I've been through several serious health scares with him over the years and am now convinced he is part-cat… living nine lives. I hope his recent surgery will make the difference. According to the neurosurgeon, he should improve over the next 6-12 months. I can evaluate his recovery at my next birthday in 2020. It feels good to look ahead. Time is an encourager.

 

My sister once told me as we had lunch at a Wichita restaurant before her flight home, "Don't be sad. The next time you eat lunch here, sit in that same chair and remember that only time separates us."

 

I've looked up the origin of that statement, but can't find it. I honestly don't know if she really thought it up or if she remembered it from another context and simply re-cycled it.
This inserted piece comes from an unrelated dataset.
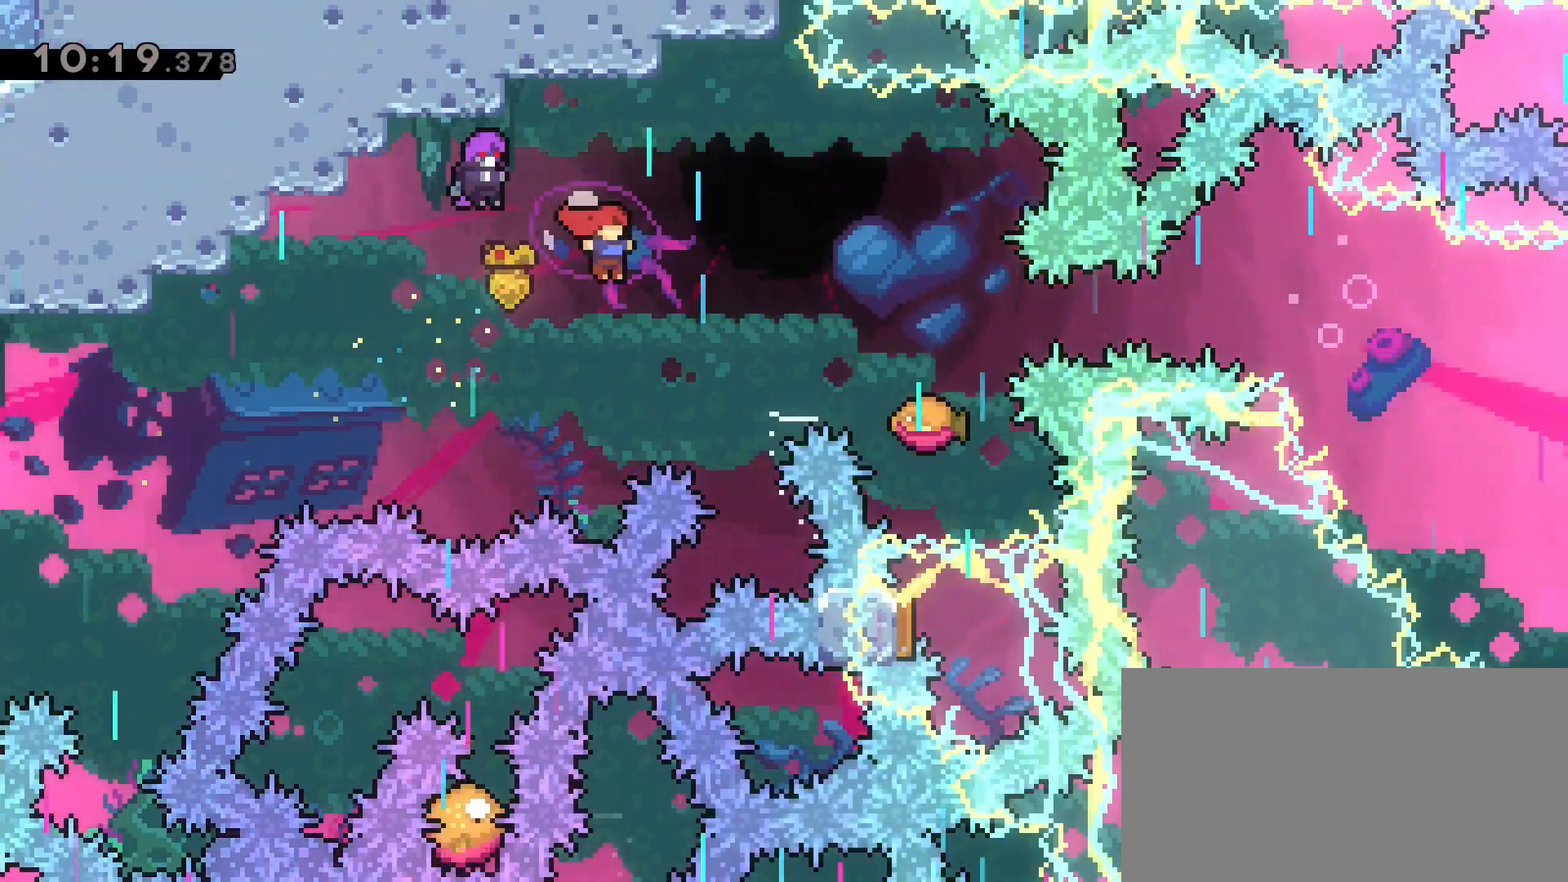
{"keys": ["d", "dash", "w"], "events": [[200, "d", "down"], [200, "w", "down"], [300, "dash", "down"]]}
It’s a haunting quote and one that we often recite to each other when we're separated by distance, but not time.

 

In thinking about my dear late parents, my little children, Apollo 11, and the life my husband and I used to have, I keep in mind that time is the only thing truly separating us. Time is a mysterious marvel.

 

I’m grateful for today and eager to face it, whatever it may bring. But I promise myself to remember Auld Lang Syne for all its riches even in the middle of July and even while eyeing tomorrow.

 

— Val Gleason is president and CEO of Newton Medical Center.